#### PAGE EXCERPT

OTOH, if the visitors want to get in touch with the companies, and you are providing a link to the companies, then the links are not useless, and, IMO, you shouldn't nofollow them.
If these are useful online resources for visitors, I think this approach will in fact hurt the ranking. I think you'd be better off linking to the pages and being part of the web than you would be hoarding PageRank.
I agree, based on my experiences.
Some time ago, in one of my sites, I put some serious effort to develop pages in the level 4 from the root (i.e., www.domain.com/level2/level3/level4.html), but at that time I was too busy to develop the level3 pages (level4.html pages were very rich in content, whereas level3.html were only a collection of links to level4 pages).
After some months, level4 pages started to rank very well for their keywords, some of them very competitive.
I was hesitant to change level3 pages, fearing a drop in the level4 pages.
Some time ago, I worked on some of the level3 pages; I added a lot of relevant content and a lot of external links.

########
#### SUPPLIED MATERIAL

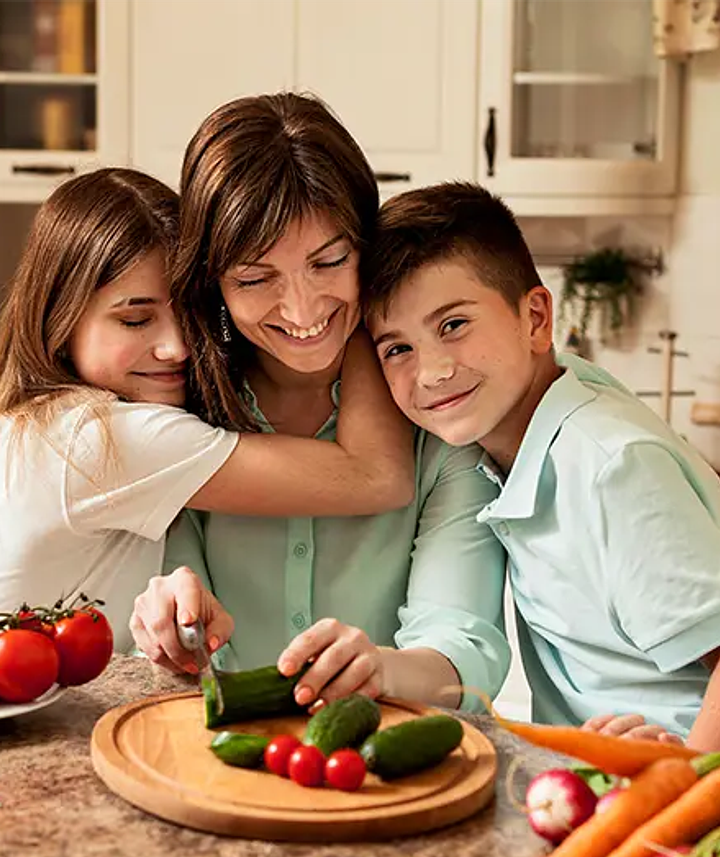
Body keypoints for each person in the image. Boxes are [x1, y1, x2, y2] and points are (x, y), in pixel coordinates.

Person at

########

# [WHAT THE TASK ASKS]
Copy the lines of the forum post on nofollow links exactly, starting at "I agree, based" and ending at "of external links.".

# [ANSWER TO THIS TASK]
I agree, based on my experiences.
Some time ago, in one of my sites, I put some serious effort to develop pages in the level 4 from the root (i.e., www.domain.com/level2/level3/level4.html), but at that time I was too busy to develop the level3 pages (level4.html pages were very rich in content, whereas level3.html were only a collection of links to level4 pages).
After some months, level4 pages started to rank very well for their keywords, some of them very competitive.
I was hesitant to change level3 pages, fearing a drop in the level4 pages.
Some time ago, I worked on some of the level3 pages; I added a lot of relevant content and a lot of external links.